The Gay Marriage Generation
Title | The Gay Marriage Generation PDF eBook |
Author | Peter Hart-Brinson |
Publisher | NYU Press |
Pages | 195 |
Release | 2018-10-02 |
Genre | Social Science |
ISBN | 1479868094 |
The generational and social thinking changes that caused an unprecedented shift toward support for gay marriage How did gay marriage—something unimaginable two decades ago—come to feel inevitable to even its staunchest opponents? Drawing on over 95 interviews with two generations of Americans, as well as historical analysis and public opinion data, Peter Hart-Brinson argues that a fundamental shift in our understanding of homosexuality sparked the generational change that fueled gay marriage’s unprecedented rise.
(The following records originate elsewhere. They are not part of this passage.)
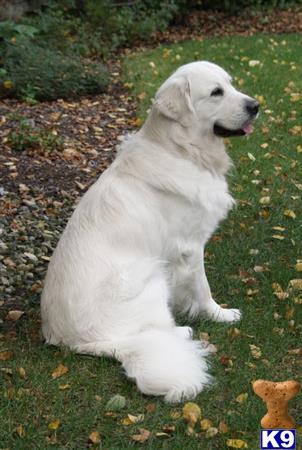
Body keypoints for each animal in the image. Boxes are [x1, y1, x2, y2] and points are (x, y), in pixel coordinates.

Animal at [41, 61, 258, 402]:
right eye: (216, 92)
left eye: (231, 84)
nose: (256, 106)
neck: (181, 150)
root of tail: (73, 340)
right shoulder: (190, 247)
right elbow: (203, 288)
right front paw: (219, 314)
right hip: (147, 274)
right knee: (155, 329)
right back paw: (182, 331)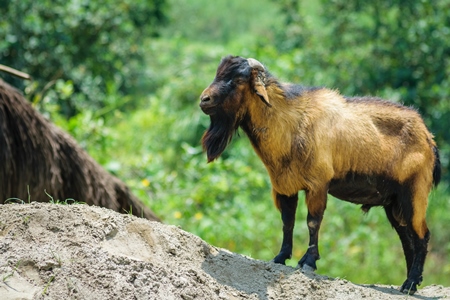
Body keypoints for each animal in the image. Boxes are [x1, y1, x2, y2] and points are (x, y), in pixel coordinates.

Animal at [199, 55, 442, 294]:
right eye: (219, 73)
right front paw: (280, 257)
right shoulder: (284, 186)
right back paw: (408, 284)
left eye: (237, 80)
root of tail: (429, 138)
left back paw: (411, 283)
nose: (204, 100)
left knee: (422, 236)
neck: (292, 122)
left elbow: (312, 222)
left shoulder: (317, 184)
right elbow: (287, 222)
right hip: (393, 203)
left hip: (414, 193)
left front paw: (308, 261)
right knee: (407, 240)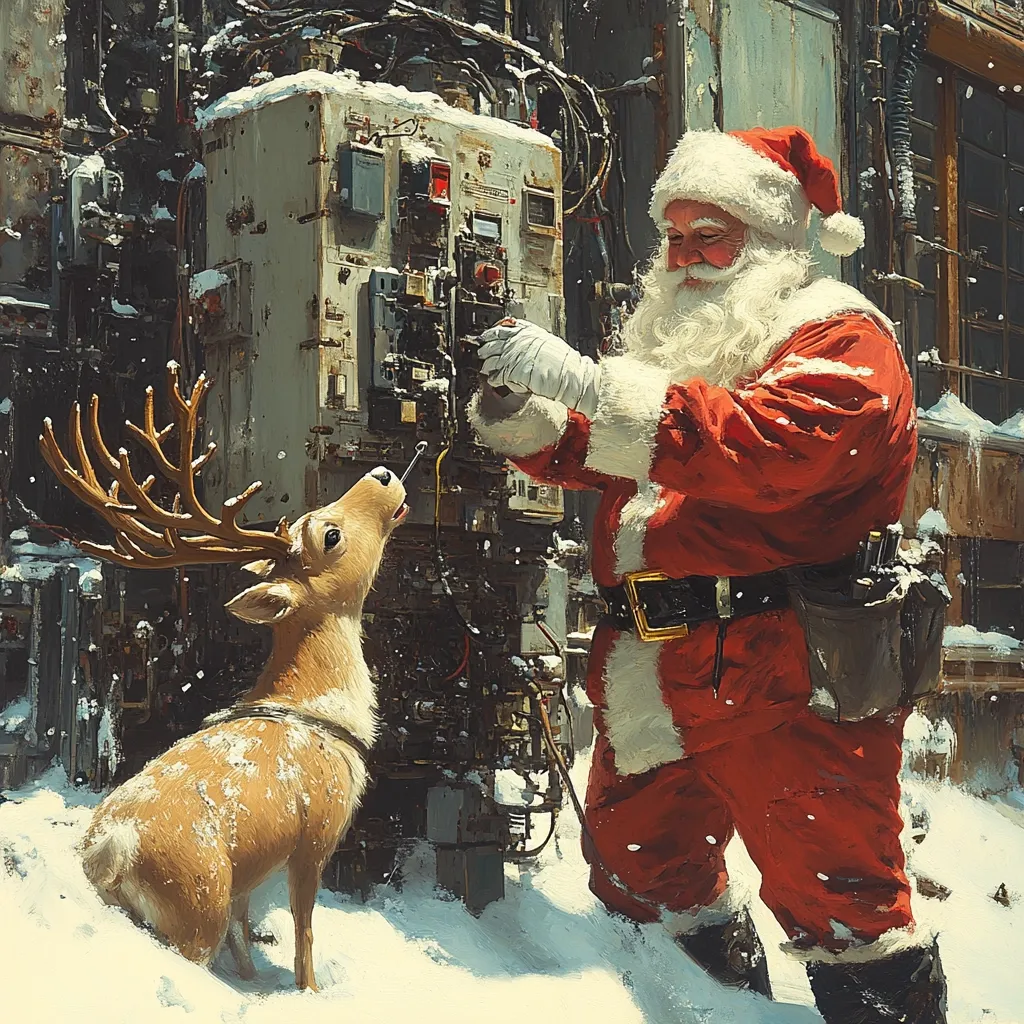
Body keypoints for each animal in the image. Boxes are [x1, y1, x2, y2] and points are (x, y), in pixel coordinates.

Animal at [39, 361, 409, 990]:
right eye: (329, 535)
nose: (384, 473)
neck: (314, 702)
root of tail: (110, 853)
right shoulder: (316, 835)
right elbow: (304, 933)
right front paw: (309, 991)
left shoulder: (250, 874)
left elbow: (245, 930)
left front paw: (255, 975)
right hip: (195, 901)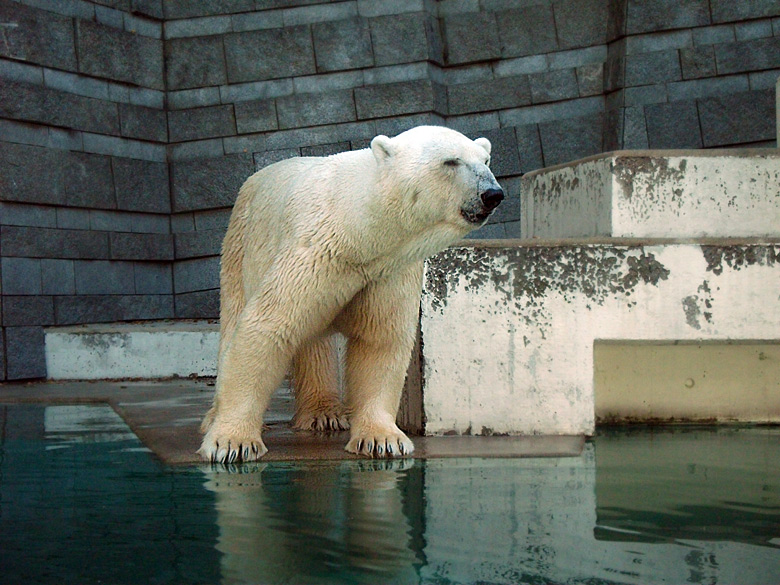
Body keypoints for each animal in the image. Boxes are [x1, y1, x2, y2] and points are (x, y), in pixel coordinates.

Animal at [198, 124, 502, 460]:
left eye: (486, 159)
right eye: (451, 161)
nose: (492, 194)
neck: (358, 230)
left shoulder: (387, 270)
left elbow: (379, 340)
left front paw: (384, 439)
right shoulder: (314, 253)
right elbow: (267, 327)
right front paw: (232, 442)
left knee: (313, 339)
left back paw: (325, 413)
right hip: (239, 245)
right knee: (235, 318)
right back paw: (215, 416)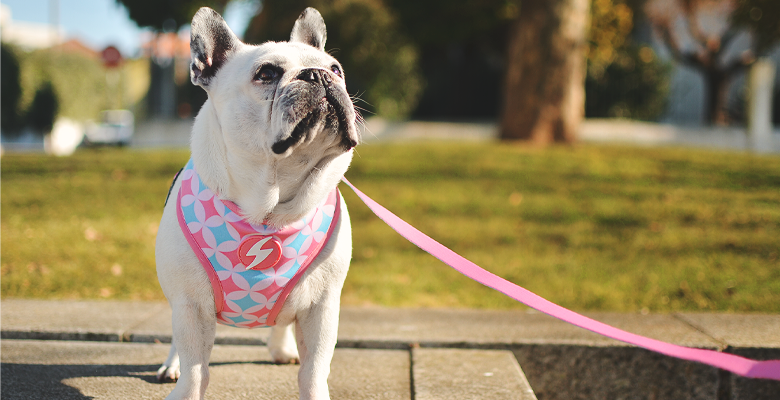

Hart-Brinson shows that the LGBTQ movement’s evolution and tactical responses to oppression caused Americans to reimagine what it means to be gay and what gay marriage would mean to society at large. While older generations grew up imagining gays and lesbians in terms of their behavior, younger generations came to understand them in terms of their identity. Over time, as the older generation and their ideas slowly passed away, they were replaced by a new generational culture that brought gay marriage to all fifty states. Through revealing interviews, Hart-Brinson explores how different age groups embrace, resist, and create society’s changing ideas about gay marriage. Religion, race, contact with gay people, and the power of love are all topics that weave in and out of these fascinating accounts, sometimes influencing opinions in surprising ways. The book captures a wide range of voices from diverse social backgrounds at a critical moment in the culture wars, right before the turn of the tide. The story of gay marriage’s rapid ascent offers profound insights about how the continuous remaking of the population through birth and death, mixed with our personal, biographical experiences of our shared history and culture, produces a society that is continually in flux and constantly reinventing itself anew. An intimate portrait of social change with national implications, The Gay Marriage Generation is a significant contribution to our understanding of what causes generational change and how gay marriage became the reality in the United States.